SOURCE PASSAGE
Methaniminium Cation

Despite its apparent similarity to ethylene (isoelectronic and planar but here with a CN double bond), the dynamics of the methaniminium cation after photoexcitation to S1 is quite different: following initiation of the photoisomerization after the excitation, the methaniminium cation typically meets another region of nonadiabatic coupling in a different region of configuration space, displaying recrossings with S1 before decaying to S0.62 The molecule tends to show torsional motion, and the initial transfer of population to S0 occurs once the system rotates around the CN bond from 0 to 90° (this contrasts with the photodynamics obtained by exciting the molecule to the S2 electronic state, where bond elongation couples with rotation62). Here, we use 70 initial conditions, each repeated 4 times. Preliminary trajectory runs indicate that a time step of 0.25 fs leads to converged results with respect to time step. The parameter σ is set to 0.056 a.u., which is the uniform variance obtained from the initial distribution of the CN bond of the nuclear trajectories.

Data block:
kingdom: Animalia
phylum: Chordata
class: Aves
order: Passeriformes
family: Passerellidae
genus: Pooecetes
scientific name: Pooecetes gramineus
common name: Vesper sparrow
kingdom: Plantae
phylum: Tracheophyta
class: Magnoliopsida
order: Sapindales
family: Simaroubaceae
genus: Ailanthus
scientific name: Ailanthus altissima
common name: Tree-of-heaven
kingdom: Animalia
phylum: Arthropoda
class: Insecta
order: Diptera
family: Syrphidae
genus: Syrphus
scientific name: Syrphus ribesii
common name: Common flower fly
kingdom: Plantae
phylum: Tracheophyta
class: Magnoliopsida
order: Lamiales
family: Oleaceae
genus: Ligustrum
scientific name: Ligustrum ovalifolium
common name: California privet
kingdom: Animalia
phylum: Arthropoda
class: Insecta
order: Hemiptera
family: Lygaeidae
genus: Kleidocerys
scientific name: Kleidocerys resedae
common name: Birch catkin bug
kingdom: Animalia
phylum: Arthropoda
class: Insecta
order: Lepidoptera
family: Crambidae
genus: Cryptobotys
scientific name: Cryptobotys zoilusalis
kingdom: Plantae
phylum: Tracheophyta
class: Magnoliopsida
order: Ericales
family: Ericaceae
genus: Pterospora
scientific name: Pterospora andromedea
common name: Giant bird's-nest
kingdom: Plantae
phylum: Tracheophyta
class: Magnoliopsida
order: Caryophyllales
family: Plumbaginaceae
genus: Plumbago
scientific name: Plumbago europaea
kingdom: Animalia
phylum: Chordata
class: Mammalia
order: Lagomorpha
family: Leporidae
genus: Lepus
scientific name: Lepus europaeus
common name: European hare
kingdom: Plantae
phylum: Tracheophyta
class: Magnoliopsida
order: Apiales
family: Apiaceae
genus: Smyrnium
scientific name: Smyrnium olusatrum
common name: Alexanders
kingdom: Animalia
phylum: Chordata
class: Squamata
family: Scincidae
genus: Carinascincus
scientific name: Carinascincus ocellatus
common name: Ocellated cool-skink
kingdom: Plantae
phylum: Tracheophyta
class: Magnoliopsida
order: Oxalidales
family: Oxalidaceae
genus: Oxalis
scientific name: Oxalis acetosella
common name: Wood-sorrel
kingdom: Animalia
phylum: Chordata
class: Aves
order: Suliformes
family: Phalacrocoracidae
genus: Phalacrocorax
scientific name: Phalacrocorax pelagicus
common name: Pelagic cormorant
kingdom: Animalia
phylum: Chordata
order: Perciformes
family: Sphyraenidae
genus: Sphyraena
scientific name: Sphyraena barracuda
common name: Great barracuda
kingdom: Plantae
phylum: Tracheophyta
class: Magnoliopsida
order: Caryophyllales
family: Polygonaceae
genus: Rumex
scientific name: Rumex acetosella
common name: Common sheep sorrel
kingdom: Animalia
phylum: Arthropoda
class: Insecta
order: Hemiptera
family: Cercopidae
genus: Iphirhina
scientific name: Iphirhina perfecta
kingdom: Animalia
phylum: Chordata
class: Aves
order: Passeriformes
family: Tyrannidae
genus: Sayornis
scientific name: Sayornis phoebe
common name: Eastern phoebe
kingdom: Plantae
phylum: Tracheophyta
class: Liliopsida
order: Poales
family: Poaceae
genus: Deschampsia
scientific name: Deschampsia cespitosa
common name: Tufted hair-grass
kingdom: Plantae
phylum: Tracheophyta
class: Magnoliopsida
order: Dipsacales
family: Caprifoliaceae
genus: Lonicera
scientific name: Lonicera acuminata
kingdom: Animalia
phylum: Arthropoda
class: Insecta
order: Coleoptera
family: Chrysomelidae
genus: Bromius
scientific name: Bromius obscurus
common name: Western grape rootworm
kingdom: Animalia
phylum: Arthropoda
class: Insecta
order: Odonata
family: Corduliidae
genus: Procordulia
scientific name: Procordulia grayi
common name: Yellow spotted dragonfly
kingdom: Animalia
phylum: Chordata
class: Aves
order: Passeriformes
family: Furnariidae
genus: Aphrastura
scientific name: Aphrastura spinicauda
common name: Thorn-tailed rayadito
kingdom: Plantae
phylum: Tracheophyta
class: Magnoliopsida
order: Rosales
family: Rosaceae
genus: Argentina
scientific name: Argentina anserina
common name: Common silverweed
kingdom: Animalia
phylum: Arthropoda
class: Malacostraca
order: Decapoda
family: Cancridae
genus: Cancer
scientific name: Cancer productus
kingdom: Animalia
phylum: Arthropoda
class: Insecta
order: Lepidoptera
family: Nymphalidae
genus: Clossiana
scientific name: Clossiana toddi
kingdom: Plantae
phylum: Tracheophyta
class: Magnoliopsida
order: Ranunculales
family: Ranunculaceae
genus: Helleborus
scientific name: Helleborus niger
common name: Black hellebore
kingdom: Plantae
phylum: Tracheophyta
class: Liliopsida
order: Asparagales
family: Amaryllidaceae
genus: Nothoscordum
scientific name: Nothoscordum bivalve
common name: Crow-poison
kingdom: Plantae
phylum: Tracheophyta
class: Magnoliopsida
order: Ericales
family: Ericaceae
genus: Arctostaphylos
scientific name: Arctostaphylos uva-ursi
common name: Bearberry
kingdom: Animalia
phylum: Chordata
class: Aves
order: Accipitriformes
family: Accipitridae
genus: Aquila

INSTRUCTION A
According to the methaniminium cation passage, what time step gives converged results in the preliminary trajectory runs?
INSTRUCTION B
Write the next part of the methaniminium cation passage, picking up after its last sentence.
The items are not needed for anything that follows.

RIGHT ANSWER A
0.25 fs

RIGHT ANSWER B
Figure 5 shows the population dynamics in SHXF as compared with SH, SHEDC, and A-FSSH, all using isotropic velocity adjustment, along with the reference AIMS. After some fast transfer around 10 fs, where the molecule initiates a direct photoisomerization to S0, the populations then plateau with recrossings back to S1 before then steadily transferring to S0, as mentioned earlier.

Figure 5.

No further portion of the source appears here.